▸ **WORK REQUEST**:
In the data below, reproduce word for word the lines from the one containing "necesidades de espacio" through the one containing "de convenciones, minimiza", with both of those lines included.

(Stored data entries)
....................
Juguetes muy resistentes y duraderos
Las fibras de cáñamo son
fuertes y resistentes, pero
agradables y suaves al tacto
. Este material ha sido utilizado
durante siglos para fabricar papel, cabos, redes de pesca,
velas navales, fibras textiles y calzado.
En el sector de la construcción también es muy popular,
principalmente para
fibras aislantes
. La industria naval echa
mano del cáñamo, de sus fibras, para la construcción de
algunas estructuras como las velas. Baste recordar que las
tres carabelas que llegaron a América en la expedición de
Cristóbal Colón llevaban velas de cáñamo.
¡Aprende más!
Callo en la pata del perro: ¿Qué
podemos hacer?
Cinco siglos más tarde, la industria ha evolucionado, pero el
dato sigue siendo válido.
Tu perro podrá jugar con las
....................
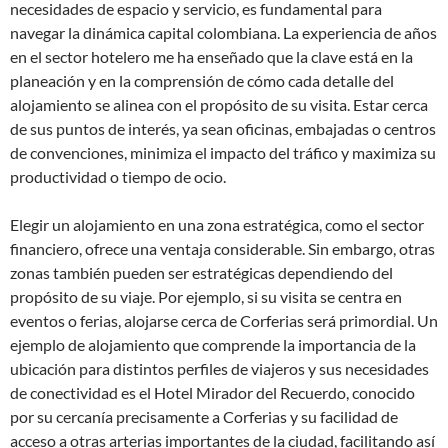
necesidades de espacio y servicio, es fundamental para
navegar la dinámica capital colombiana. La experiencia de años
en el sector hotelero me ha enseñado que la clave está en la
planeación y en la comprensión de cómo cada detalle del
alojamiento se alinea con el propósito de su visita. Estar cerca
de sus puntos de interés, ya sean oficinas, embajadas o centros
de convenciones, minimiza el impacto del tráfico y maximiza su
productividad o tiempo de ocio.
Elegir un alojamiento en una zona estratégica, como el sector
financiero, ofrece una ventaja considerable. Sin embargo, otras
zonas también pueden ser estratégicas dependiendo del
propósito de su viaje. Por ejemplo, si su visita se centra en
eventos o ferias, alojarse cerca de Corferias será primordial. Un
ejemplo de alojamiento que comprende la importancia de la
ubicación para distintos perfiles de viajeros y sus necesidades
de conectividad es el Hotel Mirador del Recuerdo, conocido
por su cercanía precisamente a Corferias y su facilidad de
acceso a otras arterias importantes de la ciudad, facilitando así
....................
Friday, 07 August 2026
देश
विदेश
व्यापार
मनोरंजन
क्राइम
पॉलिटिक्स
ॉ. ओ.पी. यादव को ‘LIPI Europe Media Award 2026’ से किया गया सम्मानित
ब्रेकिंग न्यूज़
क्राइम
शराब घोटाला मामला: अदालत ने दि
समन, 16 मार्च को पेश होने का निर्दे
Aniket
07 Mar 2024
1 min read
....................
▸ **SOLUTION FOR THIS PROBLEM**:
necesidades de espacio y servicio, es fundamental para
navegar la dinámica capital colombiana. La experiencia de años
en el sector hotelero me ha enseñado que la clave está en la
planeación y en la comprensión de cómo cada detalle del
alojamiento se alinea con el propósito de su visita. Estar cerca
de sus puntos de interés, ya sean oficinas, embajadas o centros
de convenciones, minimiza el impacto del tráfico y maximiza su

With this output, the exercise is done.